Polymarket users lose nearly $3 million in website supply-chain attack
The crypto prediction market Polymarket says attackers stole close to $3 million from users after compromising a third-party vendor and injecting a malicious script into the platform's website. The script ran on the live site and prompted users connecting their wallets to approve transactions that drained their funds; researchers traced roughly $2.94 million taken from around a dozen accounts and bridged into Ethereum. Because the attack rode in through a trusted frontend dependency rather than Polymarket's own systems, it was invisible to users. Polymarket removed the dependency, contained the incident, and pledged full refunds.

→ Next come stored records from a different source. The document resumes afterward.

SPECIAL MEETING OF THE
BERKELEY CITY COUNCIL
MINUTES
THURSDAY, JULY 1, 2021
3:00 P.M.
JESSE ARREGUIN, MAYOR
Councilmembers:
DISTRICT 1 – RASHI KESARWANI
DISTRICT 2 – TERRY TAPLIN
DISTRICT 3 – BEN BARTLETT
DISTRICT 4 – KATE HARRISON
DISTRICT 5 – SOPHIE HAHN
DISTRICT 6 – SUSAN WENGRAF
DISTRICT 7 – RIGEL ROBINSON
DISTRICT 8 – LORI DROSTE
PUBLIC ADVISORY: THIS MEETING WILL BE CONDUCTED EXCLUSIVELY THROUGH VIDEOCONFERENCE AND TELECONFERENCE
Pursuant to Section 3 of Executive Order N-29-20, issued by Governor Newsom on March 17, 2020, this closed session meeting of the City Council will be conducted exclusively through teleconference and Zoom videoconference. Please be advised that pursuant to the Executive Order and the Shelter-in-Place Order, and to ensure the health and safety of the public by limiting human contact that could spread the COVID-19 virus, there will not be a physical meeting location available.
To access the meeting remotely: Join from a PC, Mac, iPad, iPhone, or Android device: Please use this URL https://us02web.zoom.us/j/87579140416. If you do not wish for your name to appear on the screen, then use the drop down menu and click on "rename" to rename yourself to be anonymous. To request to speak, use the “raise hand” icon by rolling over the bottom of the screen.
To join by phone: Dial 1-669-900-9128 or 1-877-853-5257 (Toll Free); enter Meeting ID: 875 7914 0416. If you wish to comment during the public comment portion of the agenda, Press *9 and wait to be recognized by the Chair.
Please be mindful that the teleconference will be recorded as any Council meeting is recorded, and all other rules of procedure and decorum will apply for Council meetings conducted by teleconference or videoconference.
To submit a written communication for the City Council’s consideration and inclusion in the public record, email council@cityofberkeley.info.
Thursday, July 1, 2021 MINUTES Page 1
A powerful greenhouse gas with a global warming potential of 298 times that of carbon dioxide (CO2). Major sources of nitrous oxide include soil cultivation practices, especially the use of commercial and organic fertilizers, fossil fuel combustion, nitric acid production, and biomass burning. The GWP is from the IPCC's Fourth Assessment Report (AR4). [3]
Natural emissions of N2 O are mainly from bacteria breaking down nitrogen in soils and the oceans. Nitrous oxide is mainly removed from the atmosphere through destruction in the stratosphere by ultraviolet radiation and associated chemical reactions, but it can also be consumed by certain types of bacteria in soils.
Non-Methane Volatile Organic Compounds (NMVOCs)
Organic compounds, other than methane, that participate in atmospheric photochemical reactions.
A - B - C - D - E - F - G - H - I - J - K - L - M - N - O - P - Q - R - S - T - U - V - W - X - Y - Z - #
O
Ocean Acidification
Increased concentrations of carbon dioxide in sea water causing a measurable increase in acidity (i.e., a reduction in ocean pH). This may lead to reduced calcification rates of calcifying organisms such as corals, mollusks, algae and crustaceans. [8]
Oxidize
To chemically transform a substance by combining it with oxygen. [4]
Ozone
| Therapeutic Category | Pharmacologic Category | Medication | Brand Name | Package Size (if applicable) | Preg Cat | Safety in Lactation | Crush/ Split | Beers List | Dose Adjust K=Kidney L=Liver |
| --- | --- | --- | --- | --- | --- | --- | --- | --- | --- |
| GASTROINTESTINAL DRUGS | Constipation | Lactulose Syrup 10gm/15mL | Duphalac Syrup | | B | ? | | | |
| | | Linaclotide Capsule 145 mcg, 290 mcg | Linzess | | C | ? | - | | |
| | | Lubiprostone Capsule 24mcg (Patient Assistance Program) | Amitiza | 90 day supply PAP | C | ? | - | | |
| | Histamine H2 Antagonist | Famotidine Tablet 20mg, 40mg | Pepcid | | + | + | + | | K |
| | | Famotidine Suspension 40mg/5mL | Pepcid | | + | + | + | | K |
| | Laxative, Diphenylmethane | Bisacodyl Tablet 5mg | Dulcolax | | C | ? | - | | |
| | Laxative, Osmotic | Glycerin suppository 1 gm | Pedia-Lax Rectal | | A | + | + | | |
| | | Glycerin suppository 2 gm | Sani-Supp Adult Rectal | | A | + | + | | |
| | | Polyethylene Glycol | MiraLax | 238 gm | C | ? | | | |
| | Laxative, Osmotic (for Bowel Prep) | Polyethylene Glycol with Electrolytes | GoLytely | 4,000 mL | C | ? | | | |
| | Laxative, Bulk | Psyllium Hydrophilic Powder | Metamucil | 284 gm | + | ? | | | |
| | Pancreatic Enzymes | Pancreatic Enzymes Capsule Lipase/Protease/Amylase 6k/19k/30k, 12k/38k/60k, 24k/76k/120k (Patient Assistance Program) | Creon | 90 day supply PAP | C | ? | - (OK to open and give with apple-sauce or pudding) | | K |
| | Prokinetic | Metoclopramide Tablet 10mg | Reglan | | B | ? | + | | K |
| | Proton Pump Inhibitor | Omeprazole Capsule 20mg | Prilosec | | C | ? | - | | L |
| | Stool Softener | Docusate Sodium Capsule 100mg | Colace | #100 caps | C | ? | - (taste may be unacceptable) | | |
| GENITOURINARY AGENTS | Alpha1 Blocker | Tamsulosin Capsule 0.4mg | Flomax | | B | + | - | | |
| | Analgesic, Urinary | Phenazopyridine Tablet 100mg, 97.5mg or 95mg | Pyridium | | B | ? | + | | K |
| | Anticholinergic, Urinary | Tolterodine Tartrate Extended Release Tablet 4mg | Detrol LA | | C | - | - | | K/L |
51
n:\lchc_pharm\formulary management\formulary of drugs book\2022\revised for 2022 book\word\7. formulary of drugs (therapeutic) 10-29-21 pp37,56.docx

It was the platform's second security incident in two months.
- Check
- Review the third-party scripts and dependencies loaded by your web frontends, and confirm you would detect unauthorized changes to them; users should be wary of unexpected wallet-signing prompts.
- Affected
- Web platforms that load third-party frontend dependencies, and their users; a single compromised vendor can inject wallet-draining or credential-stealing code that runs as trusted, first-party code in the browser.
- Fix
- Pin and integrity-check third-party scripts with Subresource Integrity, monitor frontend code for unauthorized changes, vet and limit vendor dependencies, and warn users to scrutinize every wallet-signing or credential prompt.